Buying a blender used to be simple. You go to the store, look at a variety of machines that more or less did the same thing, and then choose based on your budget. You can still do that, but if you want a little more from your blender, there are now a lot of other things to consider.
These days, aside from the brand and price, you need to think of the following:
- Purpose – When purchasing any home appliance, always start with what you plan to do with it. The same goes for blenders. If you’re looking for a blender to whip up margaritas, look for something that can crush ice. But if you’re looking for something to shred spinach for green smoothies, you’ll want something better suited for that. Those are the two extremes, with a whole range of middle-road options for people who want something more versatile. The point, you know what you need best. Let that knowledge to guide you in your decision-making.
- Speed – Most blenders come with a range of speeds. Old-school blenders include buttons that control how fast the blades spin, delivering results ranging from chopping to liquefying. We’re not talking about that. Rather than focusing on the end product, focus on the kinds of ingredients you plan to use. Combined with the next criterion, knowing what you plan to blend means being better able to determine how fast your blender needs to spin and what kind of blades it should use.
- Types of blades – The earliest blenders were two or four sharp blades sitting at the bottom of a jar. That’s still a tried-and-tested design, but blades now come in a range of materials from stainless steel to diamond. Some blender brands even claim that you don’t even want sharp blades because dull blades produce superior drinks. Before you try to sort this all out, know what kind of ingredients you’ll be blending. Some blade columns are better suited for crushing, but do a terrible job of shredding. Some do well at shredding greens, but not so well at mixing thick liquids.
- Ease of cleaning – Using a blender is inherently messy. It involves spinning blades at the bottom of a jug to mix ingredients. Some old sitcoms have famous scenes in which characters unwittingly look into a blender, only to have what they’re mixing shoot up all over their faces. Thus, cleaning up will definitely be an issue. Some blenders are easy to clean. Some require a process that involves removing the bottom of the jar to clean the individual components. You might need to pay a little more for one that’s easier to clean, but if you value efficiency and convenience, it might be worth the investment.

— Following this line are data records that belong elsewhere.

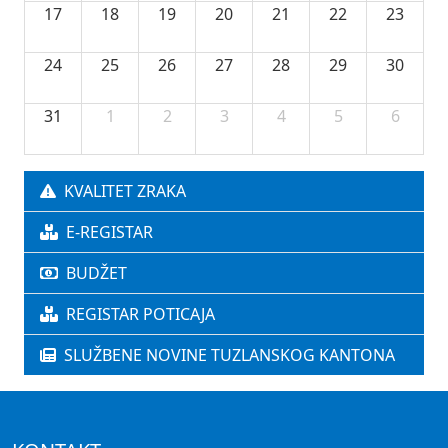
17
18
19
20
21
22
23
24
25
26
27
28
29
30
31
1
2
3
4
5
6
KVALITET ZRAKA
E-REGISTAR
BUDŽET
REGISTAR POTICAJA
SLUŽBENE NOVINE TUZLANSKOG KANTONA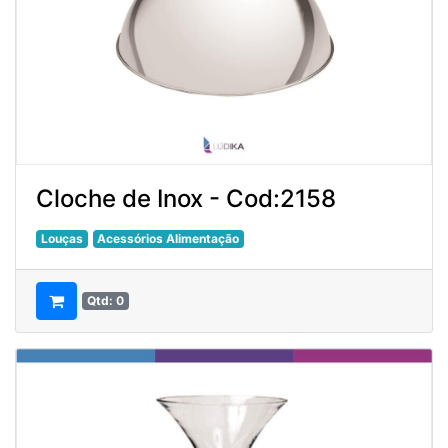
Cloche de Inox - Cod:2158
Louças
Acessórios Alimentação
Qtd: 0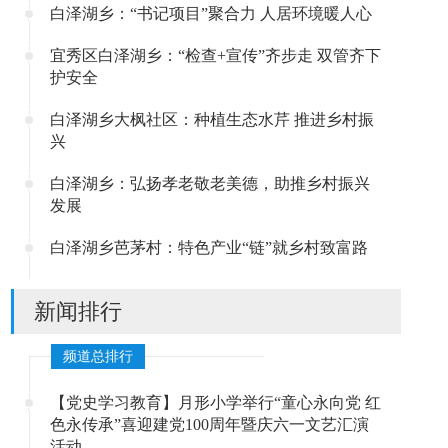
白泽湖乡：“书记项目”聚合力 人居环境暖人心
宜秀区白泽湖乡：“检查+宣传”齐步走 双管齐下
护安全
白泽湖乡大枫社区：种植生态水芹 推进乡村振
兴
白泽湖乡：弘扬孝老敬老美德，助推乡村振兴
发展
白泽湖乡芭茅村：特色产业“链”就乡村致富路
新闻排行
频道总排行
【党史学习教育】月形小学举行“童心永向党 红
色永传承”喜迎建党100周年暨庆六一文艺汇演
活动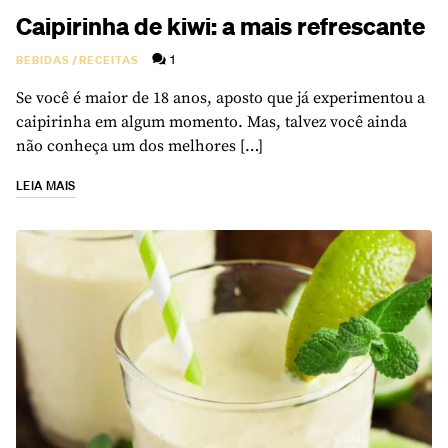
Caipirinha de kiwi: a mais refrescante
1
BEBIDAS
/
RECEITAS
Se você é maior de 18 anos, aposto que já experimentou a
caipirinha em algum momento. Mas, talvez você ainda
não conheça um dos melhores […]
LEIA MAIS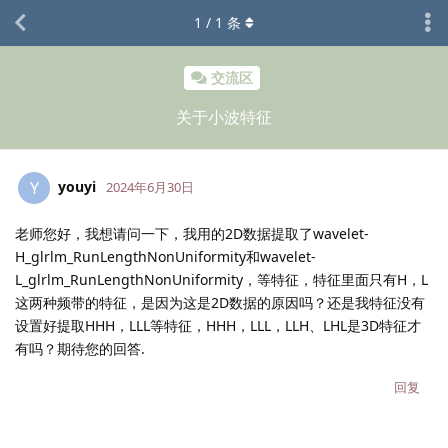
1
/
1
条
交流区
关于小波特征
youyi
Y
2024年6月30日
老师您好，我想请问一下，我用的2D数据提取了wavelet-
H_glrlm_RunLengthNonUniformity和wavelet-
L_glrlm_RunLengthNonUniformity，等特征，特征里面只有H，L
这两种频带的特征，是因为这是2D数据的原因吗？还是我特征没有
设置好提取HHH，LLL等特征，HHH，LLL，LLH、LHL是3D特征才
有吗？期待您的回答.
回复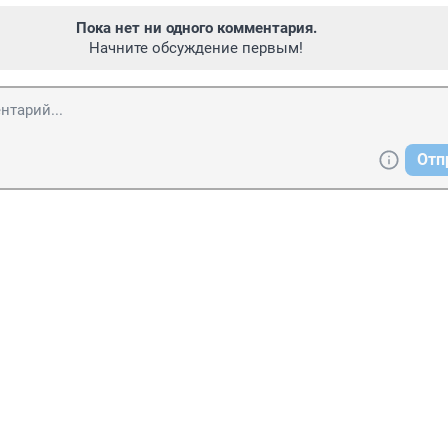
Пока нет ни одного комментария.
Начните обсуждение первым!
Отп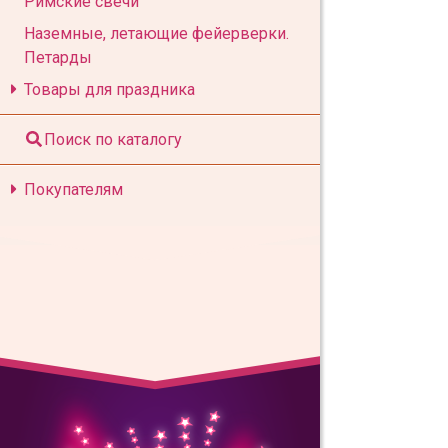
Римские свечи
Наземные, летающие фейерверки.
Петарды
Товары для праздника
Поиск по каталогу
Покупателям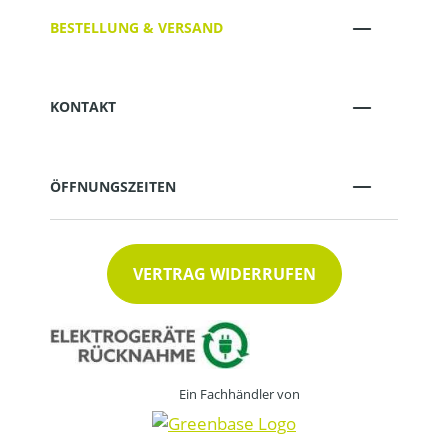
BESTELLUNG & VERSAND
KONTAKT
ÖFFNUNGSZEITEN
VERTRAG WIDERRUFEN
Ein Fachhändler von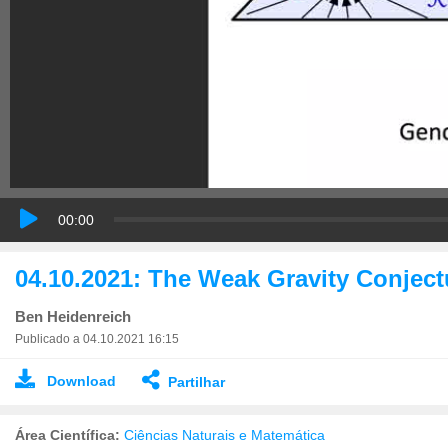
00:00
04.10.2021: The Weak Gravity Conject
Ben Heidenreich
Publicado a 04.10.2021 16:15
Download
Partilhar
Área Científica:
Ciências Naturais e Matemática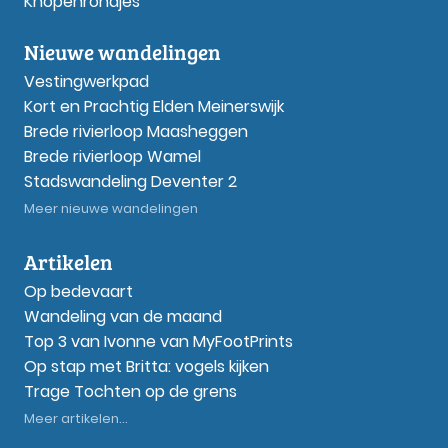
Knopenrondjes
Nieuwe wandelingen
Vestingwerkpad
Kort en Prachtig Elden Meinerswijk
Brede rivierloop Maasheggen
Brede rivierloop Wamel
Stadswandeling Deventer 2
Meer nieuwe wandelingen
Artikelen
Op bedevaart
Wandeling van de maand
Top 3 van Ivonne van MyFootPrints
Op stap met Britta: vogels kijken
Trage Tochten op de grens
Meer artikelen...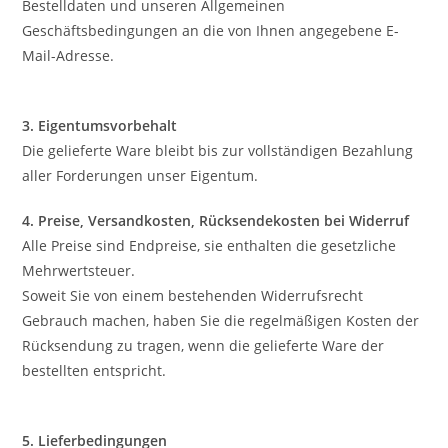
Bestelldaten und unseren Allgemeinen
Geschäftsbedingungen an die von Ihnen angegebene E-
Mail-Adresse.
3. Eigentumsvorbehalt
Die gelieferte Ware bleibt bis zur vollständigen Bezahlung
aller Forderungen unser Eigentum.
4. Preise, Versandkosten, Rücksendekosten bei Widerruf
Alle Preise sind Endpreise, sie enthalten die gesetzliche
Mehrwertsteuer.
Soweit Sie von einem bestehenden Widerrufsrecht
Gebrauch machen, haben Sie die regelmäßigen Kosten der
Rücksendung zu tragen, wenn die gelieferte Ware der
bestellten entspricht.
5. Lieferbedingungen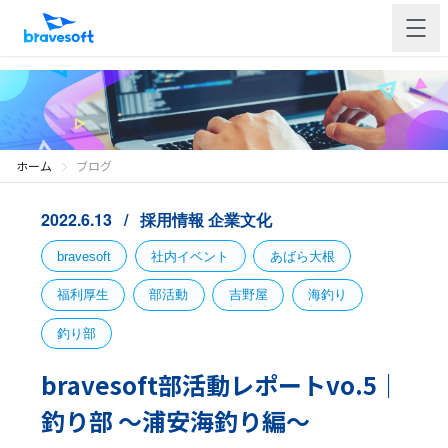
ホーム
ブログ
2022.6.13
採用情報
企業文化
bravesoft
社内イベント
あばら大根
福利厚生
部活動
吉野屋
海釣り
釣り部
bravesoft部活動レポートvo.5｜
釣り部 〜浦安海釣り編〜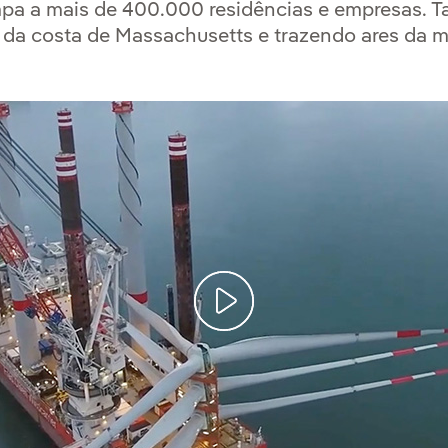
mpa a mais de 400.000 residências e empresas. 
o da costa de Massachusetts e trazendo ares da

- Size – You have a lot of size options available when looking at blenders. Some big ones are loaded with features, but can cost a lot of money and take up a lot of space. Which size to pick does not only depend on how much counter space you can spare, but whether you might also need something you can take with you.
- Price – This is always a consideration. If you have cash to burn, it might not be all that important. But if you’re on a tight budget, you need to shop mindfully. If you save a few dollars buying a blender that’s not suitable for your purposes, you’ve saved money buying a pricey paperweight. Generally speaking, the more features you want, the more your blender will cost.
The key to a successful blender purchase is first knowing what you’re going to do with it. If you don’t start with that, you may not get it right. Once you’ve figured that out, you can make your choice based on what you’re blending, how easy it is to clean, how big or portable it needs to be, and how much it costs.